Szijjarto: Hungary-China relations ‘stable’, underpinned by good cultural cooperation
Hungary and China maintain predictable and mutually respectful relations, including with Hong Kong, abiding by the “one country, two systems” principle, Szijjarto said at the event.
Hungary would have barely survived the pandemic without the medical PPE and other equipment from China, he said at the museum founded by Hong Kong-born businesswoman Queenie Rosita Law.
When it comes to bilateral cooperation, records are being smashed every year, he said, adding that relations should not be expressed in just numbers but also at a human level through education and culture.
Budapest is home to five Confucius Institutes, while Beijing has hosted the Hungarian Cultural Institute for almost a decade, Szijjarto noted. Also, Hungarian can be studied in several Chinese locations, he added.

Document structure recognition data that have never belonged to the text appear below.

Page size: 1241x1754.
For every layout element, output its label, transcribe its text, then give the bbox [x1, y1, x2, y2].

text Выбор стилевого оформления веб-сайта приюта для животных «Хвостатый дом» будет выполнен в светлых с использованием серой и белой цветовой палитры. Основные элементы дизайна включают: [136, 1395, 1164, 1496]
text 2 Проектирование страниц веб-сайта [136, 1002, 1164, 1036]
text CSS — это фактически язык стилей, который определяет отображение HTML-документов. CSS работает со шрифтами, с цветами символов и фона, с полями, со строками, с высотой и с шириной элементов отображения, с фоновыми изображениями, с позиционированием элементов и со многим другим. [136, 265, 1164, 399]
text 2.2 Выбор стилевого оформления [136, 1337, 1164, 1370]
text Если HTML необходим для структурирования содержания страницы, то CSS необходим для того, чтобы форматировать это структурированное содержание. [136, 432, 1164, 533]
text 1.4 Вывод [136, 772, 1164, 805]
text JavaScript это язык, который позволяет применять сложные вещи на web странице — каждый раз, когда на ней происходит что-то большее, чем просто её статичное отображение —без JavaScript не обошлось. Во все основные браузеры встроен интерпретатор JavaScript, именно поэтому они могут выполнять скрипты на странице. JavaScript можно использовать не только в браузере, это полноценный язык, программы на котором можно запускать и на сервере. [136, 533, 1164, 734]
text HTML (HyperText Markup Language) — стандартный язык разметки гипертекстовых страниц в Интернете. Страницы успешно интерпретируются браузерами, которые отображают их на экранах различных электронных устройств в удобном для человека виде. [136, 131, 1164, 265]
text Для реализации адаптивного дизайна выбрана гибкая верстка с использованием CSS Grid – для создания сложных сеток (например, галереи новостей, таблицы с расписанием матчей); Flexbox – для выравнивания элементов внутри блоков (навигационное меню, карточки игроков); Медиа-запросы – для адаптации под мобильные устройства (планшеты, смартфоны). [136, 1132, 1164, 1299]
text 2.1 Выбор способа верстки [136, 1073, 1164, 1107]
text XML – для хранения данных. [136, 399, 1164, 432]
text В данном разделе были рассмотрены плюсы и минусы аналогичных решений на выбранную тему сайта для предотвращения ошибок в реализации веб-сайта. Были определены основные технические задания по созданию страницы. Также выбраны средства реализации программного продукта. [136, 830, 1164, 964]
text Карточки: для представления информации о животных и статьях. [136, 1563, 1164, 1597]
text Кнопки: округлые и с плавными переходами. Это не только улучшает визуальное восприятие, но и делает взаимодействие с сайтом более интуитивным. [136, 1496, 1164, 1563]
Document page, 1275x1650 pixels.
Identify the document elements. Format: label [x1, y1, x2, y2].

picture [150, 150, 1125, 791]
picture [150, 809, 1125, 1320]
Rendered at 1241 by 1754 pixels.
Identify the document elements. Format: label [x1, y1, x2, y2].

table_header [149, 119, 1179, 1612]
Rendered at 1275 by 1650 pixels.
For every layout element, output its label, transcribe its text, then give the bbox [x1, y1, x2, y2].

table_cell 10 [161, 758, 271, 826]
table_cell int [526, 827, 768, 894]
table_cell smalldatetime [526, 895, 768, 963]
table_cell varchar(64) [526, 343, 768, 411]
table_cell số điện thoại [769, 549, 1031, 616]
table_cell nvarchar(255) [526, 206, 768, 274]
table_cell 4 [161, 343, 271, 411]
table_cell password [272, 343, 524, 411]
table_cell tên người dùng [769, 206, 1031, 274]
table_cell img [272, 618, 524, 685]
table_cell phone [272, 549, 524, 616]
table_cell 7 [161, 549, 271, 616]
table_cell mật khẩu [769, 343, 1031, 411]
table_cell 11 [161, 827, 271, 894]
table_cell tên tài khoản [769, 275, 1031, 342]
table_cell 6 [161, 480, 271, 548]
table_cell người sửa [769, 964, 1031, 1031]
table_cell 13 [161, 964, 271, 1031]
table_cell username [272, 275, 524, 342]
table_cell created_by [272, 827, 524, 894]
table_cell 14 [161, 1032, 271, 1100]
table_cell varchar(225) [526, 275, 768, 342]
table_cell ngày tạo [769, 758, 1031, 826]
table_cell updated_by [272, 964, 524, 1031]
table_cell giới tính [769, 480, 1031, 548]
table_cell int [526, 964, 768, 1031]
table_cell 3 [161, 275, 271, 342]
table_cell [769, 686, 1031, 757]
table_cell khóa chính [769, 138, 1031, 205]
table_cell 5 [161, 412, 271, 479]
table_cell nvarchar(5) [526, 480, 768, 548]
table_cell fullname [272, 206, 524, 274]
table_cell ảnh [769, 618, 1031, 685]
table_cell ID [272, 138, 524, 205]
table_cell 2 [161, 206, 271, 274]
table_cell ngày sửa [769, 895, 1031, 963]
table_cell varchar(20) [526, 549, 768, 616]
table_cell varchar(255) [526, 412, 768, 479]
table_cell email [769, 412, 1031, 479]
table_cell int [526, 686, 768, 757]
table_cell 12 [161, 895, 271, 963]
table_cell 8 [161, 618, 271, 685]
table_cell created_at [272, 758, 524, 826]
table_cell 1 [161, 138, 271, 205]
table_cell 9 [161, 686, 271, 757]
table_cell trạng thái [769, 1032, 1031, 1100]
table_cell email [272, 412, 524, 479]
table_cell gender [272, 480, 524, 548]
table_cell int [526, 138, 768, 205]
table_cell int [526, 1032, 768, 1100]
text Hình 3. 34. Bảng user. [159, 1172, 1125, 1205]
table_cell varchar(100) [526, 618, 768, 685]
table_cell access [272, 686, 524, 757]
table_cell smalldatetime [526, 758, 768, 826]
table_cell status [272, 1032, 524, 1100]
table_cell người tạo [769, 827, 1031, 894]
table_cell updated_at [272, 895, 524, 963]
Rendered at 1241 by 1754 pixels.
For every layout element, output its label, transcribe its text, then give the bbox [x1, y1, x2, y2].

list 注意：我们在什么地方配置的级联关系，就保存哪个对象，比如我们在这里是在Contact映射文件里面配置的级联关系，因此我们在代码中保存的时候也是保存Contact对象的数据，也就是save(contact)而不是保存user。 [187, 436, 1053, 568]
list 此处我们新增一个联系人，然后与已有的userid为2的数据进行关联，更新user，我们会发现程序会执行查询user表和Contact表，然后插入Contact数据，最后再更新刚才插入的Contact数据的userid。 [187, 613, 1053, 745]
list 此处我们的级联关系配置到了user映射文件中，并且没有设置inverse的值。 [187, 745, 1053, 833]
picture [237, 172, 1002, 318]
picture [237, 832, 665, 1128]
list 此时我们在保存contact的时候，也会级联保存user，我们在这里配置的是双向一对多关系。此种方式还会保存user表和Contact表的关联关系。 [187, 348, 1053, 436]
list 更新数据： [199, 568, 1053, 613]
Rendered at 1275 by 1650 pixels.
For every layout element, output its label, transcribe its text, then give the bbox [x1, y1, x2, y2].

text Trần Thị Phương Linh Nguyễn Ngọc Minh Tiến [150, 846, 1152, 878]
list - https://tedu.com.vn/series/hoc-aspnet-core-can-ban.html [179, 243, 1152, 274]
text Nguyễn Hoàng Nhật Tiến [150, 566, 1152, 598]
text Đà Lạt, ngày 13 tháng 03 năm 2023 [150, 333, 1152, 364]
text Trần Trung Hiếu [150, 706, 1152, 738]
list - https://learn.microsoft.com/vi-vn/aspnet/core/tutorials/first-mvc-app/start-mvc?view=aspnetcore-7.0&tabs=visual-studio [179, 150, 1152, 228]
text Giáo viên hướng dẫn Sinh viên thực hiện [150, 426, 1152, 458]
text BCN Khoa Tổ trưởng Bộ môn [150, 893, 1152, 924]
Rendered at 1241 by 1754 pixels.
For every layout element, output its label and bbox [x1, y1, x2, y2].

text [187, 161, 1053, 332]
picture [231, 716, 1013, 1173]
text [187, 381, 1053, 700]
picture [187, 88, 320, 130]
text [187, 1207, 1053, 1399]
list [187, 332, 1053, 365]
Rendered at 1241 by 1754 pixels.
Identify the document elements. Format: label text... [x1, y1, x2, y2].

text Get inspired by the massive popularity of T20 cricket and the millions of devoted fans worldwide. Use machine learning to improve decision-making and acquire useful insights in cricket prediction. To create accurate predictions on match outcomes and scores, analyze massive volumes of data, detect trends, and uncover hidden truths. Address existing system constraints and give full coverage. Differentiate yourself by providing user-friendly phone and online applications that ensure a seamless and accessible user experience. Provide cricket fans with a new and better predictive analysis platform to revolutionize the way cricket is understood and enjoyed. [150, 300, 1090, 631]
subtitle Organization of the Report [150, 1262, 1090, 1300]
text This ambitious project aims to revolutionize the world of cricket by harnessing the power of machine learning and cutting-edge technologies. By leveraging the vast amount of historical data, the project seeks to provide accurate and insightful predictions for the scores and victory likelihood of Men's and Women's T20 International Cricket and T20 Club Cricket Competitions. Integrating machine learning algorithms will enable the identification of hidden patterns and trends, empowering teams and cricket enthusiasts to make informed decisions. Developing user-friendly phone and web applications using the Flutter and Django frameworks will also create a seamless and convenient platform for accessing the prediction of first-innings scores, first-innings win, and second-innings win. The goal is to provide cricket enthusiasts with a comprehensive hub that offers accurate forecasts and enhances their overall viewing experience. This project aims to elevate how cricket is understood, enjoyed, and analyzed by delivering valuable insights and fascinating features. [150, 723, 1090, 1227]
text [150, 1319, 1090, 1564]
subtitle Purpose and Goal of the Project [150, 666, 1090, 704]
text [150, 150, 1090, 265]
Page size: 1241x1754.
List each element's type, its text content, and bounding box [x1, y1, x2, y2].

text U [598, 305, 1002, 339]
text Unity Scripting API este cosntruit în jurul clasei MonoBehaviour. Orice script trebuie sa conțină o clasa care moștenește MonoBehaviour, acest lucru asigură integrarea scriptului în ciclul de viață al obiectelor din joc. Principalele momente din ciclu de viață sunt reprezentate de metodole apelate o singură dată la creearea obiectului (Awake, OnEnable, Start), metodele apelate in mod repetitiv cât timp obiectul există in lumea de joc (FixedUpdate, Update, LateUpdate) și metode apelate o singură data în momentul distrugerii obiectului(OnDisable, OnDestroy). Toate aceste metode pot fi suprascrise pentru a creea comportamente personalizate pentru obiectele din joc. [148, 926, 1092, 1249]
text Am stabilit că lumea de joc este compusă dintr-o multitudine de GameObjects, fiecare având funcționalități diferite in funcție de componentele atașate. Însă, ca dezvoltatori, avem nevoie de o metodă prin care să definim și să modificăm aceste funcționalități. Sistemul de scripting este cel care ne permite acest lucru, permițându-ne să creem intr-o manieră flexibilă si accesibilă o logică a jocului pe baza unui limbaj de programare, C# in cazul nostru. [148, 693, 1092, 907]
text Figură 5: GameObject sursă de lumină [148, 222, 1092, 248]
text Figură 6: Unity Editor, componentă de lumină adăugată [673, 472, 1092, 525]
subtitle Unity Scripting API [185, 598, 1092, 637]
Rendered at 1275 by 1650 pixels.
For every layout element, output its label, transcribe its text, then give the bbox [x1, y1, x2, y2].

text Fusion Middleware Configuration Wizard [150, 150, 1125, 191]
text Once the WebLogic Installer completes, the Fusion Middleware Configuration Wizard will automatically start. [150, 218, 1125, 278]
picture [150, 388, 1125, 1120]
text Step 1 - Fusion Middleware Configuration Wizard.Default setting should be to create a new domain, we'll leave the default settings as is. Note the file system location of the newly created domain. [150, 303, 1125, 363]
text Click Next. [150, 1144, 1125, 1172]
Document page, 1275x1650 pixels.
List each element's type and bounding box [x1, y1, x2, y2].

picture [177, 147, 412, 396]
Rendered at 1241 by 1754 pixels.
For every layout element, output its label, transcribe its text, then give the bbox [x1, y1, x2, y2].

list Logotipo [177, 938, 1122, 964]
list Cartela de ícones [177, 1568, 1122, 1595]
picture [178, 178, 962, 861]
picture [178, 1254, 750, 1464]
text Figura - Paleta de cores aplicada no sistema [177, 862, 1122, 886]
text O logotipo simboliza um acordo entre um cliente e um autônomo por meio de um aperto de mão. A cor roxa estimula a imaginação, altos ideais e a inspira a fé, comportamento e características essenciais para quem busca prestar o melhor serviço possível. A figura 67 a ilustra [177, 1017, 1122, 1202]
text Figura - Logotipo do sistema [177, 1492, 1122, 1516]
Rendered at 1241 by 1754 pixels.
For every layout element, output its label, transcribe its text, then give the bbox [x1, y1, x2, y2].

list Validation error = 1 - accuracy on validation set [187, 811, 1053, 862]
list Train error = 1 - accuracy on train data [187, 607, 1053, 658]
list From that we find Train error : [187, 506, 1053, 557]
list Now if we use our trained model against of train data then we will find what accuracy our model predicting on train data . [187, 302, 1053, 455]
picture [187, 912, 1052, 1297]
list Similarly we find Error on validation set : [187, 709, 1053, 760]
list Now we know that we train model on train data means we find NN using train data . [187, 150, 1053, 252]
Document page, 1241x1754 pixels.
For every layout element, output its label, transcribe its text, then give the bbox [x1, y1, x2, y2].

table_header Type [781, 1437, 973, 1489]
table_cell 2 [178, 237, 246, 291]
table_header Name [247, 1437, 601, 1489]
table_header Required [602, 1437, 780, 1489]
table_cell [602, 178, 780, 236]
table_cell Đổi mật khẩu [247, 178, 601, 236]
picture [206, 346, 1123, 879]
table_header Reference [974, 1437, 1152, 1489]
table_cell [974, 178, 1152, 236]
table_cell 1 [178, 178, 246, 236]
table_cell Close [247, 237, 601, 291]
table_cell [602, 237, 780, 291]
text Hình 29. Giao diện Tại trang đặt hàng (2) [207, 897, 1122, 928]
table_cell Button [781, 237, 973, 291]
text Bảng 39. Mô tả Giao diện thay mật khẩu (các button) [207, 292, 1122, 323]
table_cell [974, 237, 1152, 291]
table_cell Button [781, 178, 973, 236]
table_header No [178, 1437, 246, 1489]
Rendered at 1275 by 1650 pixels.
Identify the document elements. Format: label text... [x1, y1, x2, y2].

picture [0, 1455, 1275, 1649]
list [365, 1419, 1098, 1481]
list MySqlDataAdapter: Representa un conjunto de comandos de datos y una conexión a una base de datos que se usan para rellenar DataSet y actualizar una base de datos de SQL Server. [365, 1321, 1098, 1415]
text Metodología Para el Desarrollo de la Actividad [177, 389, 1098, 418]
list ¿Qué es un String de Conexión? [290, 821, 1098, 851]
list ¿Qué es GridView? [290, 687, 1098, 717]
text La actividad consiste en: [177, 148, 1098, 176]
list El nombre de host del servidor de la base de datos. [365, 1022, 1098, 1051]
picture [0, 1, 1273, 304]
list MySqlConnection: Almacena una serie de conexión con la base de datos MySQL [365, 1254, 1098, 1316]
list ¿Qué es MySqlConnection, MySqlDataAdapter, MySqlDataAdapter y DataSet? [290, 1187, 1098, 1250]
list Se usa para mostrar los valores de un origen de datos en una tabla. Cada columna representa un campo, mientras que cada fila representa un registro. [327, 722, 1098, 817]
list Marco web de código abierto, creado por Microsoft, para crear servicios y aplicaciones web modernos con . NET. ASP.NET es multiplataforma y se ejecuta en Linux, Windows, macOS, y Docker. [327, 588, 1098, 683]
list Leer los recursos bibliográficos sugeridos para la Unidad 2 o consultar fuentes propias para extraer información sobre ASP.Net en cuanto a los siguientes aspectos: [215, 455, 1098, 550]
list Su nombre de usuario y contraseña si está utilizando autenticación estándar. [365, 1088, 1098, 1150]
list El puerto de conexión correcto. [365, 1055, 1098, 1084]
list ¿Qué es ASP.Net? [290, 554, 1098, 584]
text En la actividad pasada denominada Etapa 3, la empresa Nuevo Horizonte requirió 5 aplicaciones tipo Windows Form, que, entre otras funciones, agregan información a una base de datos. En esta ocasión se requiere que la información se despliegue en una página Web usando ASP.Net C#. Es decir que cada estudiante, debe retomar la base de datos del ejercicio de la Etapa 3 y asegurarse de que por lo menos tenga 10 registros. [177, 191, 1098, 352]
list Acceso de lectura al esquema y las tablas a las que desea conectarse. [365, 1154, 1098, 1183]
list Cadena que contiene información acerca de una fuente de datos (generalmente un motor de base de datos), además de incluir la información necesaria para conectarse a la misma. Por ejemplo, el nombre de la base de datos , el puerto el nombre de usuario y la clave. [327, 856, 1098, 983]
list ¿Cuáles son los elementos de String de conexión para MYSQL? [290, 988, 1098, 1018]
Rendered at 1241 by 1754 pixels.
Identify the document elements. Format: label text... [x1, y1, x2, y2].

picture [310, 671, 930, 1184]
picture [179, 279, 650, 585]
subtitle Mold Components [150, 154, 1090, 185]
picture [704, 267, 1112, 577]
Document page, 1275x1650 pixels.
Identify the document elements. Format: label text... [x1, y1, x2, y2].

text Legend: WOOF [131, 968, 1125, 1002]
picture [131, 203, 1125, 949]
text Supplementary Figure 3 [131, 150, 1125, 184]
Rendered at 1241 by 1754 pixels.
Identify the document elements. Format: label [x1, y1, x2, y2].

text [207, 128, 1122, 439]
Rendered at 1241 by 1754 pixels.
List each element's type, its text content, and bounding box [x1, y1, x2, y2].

Thanking Queenie Rosita Law and her husband for investing much time, energy and money in the project, the minister said the 1,000sqm exhibition space in the former Rausch villa on Andrassy Avenue added colour to Budapest’s already vibrant art life, creating an opportunity for contemporary Hungarian artists to access the world stage.
The family’s corporate group set up its central European headquarters in Budapest, he noted, adding that the government strove to ensure the most competitive investment environment in Europe “despite today’s unparalleled strife”.